[Document text]
---------------

The European Commission’s “Fit for 55” Proposals – Implications for Industry and the Environment

July 29, 2021
9 minutes

On July 14, the European Commission announced its latest effort to advance the European Union’s environmental legislative agenda: “Fit for 55”: Delivering the EU’s 2030 Climate Target on the way to Climate Neutrality. Fit for 55 is a series of legislative proposals designed to eliminate fossil fuel dependency across the EU’s 27 member states. In this Alert, we discuss these proposals and their implications for industry and the environment.

Leading up to Fit for 55

The blueprint for the European Union’s (EU) modern climate and decarbonization agenda was established in the 2019 European Green Deal, with the goal of being net-zero by 2050. In furtherance of that goal and the EU’s contribution to meeting the goals of the Paris Climate Agreement, in December 2020, the European Commission informed the United Nations Framework Convention on Climate Change that it was committing to a 55% reduction in greenhouse gas (GHG) emissions by 2030, as compared to 1990 levels. This commitment became binding legislation with the passage of the European Climate Law, which took effect this month. Continuing that momentum, the newly issued Fit for 55 proposals set forth concrete measures designed to achieve the targets set forth in the European Climate Law.

---------------

[Source material]
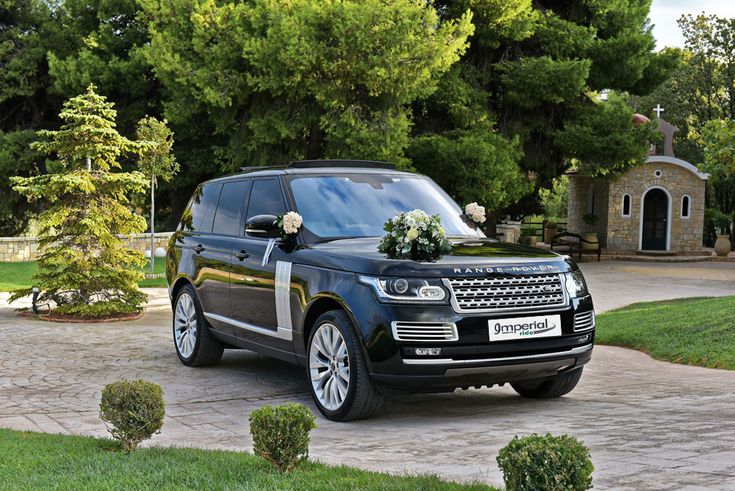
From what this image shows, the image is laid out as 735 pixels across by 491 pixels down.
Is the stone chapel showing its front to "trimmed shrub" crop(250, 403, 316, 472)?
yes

---------------

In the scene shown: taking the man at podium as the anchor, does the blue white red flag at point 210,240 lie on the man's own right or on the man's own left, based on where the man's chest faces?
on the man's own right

---------------

[Task to carry out]
Write the next part of the piece on the European Commission's "Fit for 55" proposals, picking up after its last sentence.

[Response for this exercise]
A High Level Overview

Fit for 55 sets forth a multi-prong strategy for achieving decarbonization, focusing significantly on carbon pricing, market-based mechanisms, and standards.

The proposals include revisions to several existing EU directives and regulations, as well as the introduction of new requirements, which will have implications for a myriad of industries, based both in and outside EU member states.

Existing directives and regulations that would be revised include those relating to, among other things, renewable energy, energy efficiency, carbon markets, energy taxation, climate effort sharing between member states, land use changes, forestry, and automobile emission standards. New mechanisms that would be created include a carbon border tax and a new trading market for the transport and building sectors.

This Alert concentrates on key takeaways in the Plan that are most likely to have a significant impact on markets, market actors, and industry within Europe and abroad, through the following lens: (1) efforts to decarbonize economies by making the continued manufacture, use of, or reliance on, fossil fuels prohibitively expensive, or in certain cases, banned, versus (2) decarbonization initiatives that focus on incentivizing the use of “green” alternatives and carbon capture strategies.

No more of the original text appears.